What’s so general about anaesthesia? It’s not general or local in my opinion. It’s a loss of consciousness, though I’m alive in another world. It’s ethereal, alcohol, temporal. It’s hard to explain. Air feels funny. No. Air feels immediate; both new and old all at once.
My head is capped in blue elastic. I am wheeled from pre-op into surgery like all those tv shows I watch. The nurses stop midway to say this is their favorite part. What is this, candid camera? It’s time for kisses goodbye. They give my wife motivation, but no privacy and she has an acute case of stage fright, but I’d give her a standing ovation for the kiss she planted squarely on my lips–if only I had the ability to stand.
“Tell the girls I love them,” I said as I rolled away. My wife says she slipped my wedding band back on my finger at 1pm, but I don’t recall. I also don’t remember the lobby harpist playing Somewhere Over the Rainbow. I was so happy; not in a general way but in an inside-and-out sort of way.

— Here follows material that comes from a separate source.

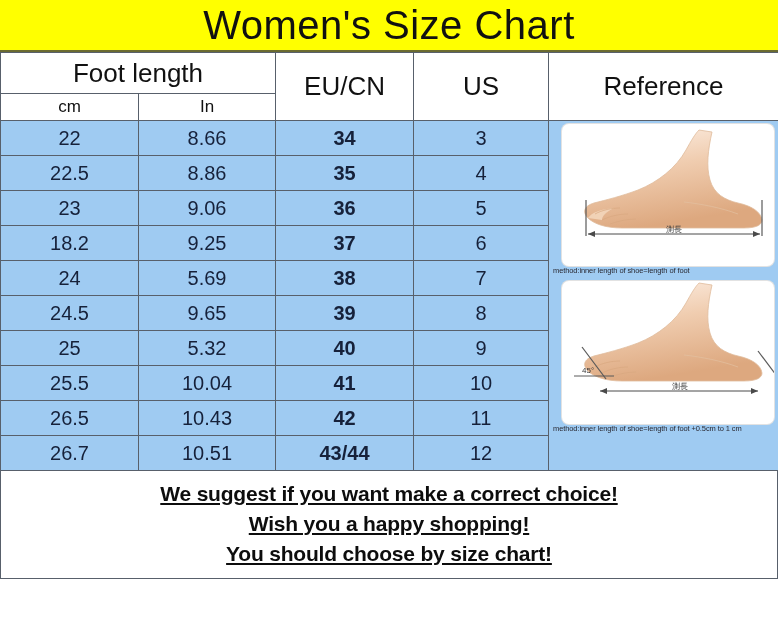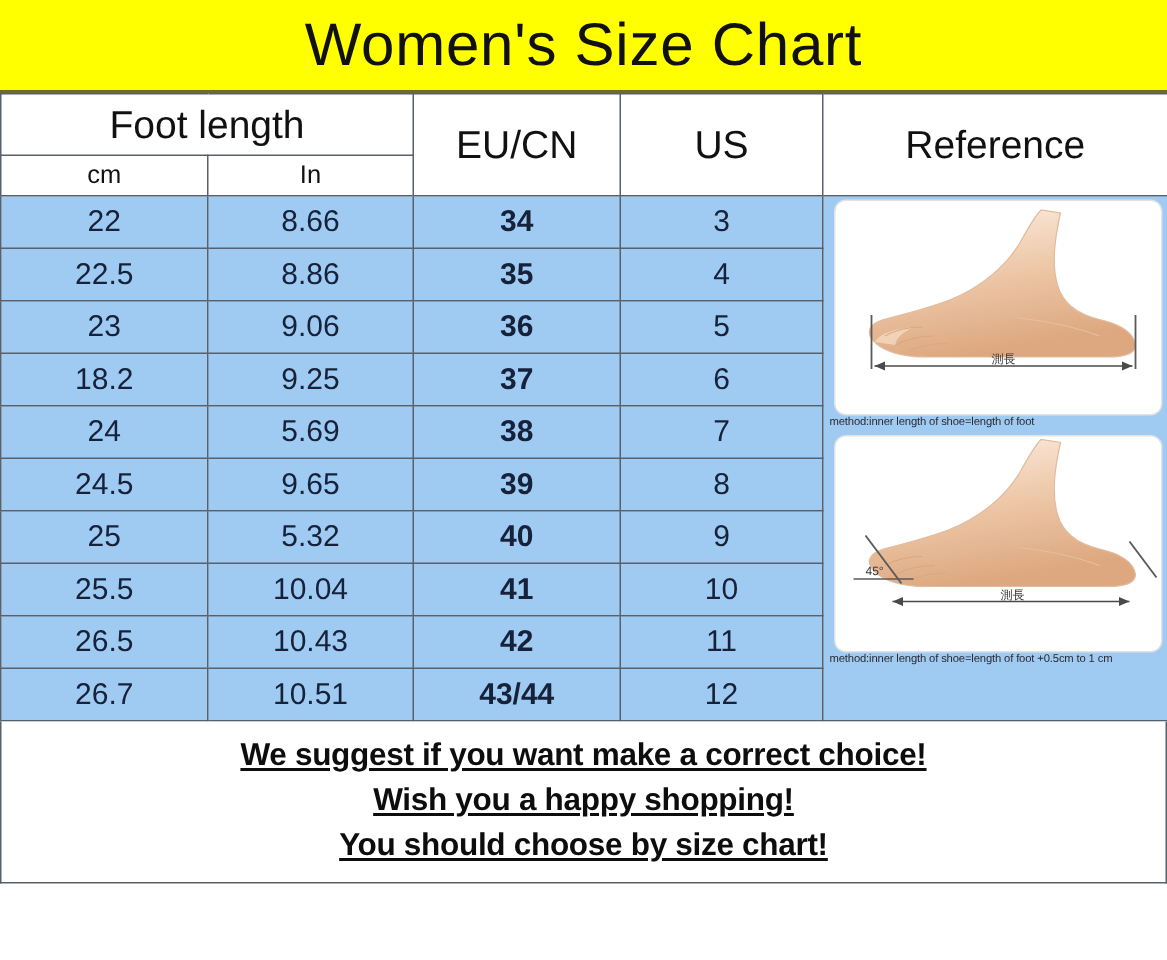"Women's Size Chart" .title-banner { height: 62px -> 52px }
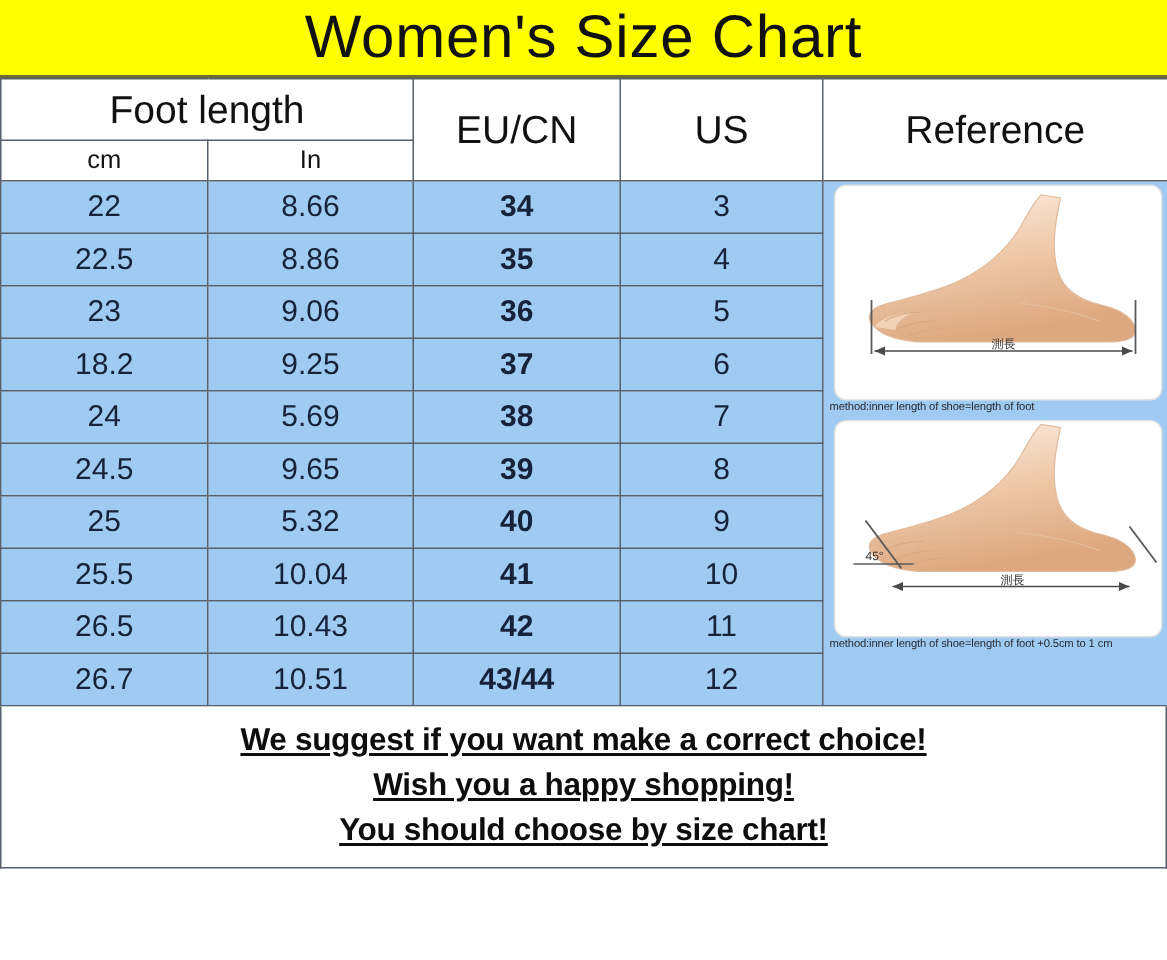"測長" .ref-panel { margin: 3px 4px 0 8px -> 3px 4px 0 13px }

My wife knows me–how sometimes I get teary-eyed when I think of how blessed I am to have her and the kids in my life–how sometimes I get teary-eyed when I listen to a song that resonates with my heart. My wife says I opened my arms to her with tears of joy and we hugged like I was a soldier home from war. They tell me I kept saying, “Praise God.” Praise God! I guess that’s my heart’s song, without the rainbows and harp strings.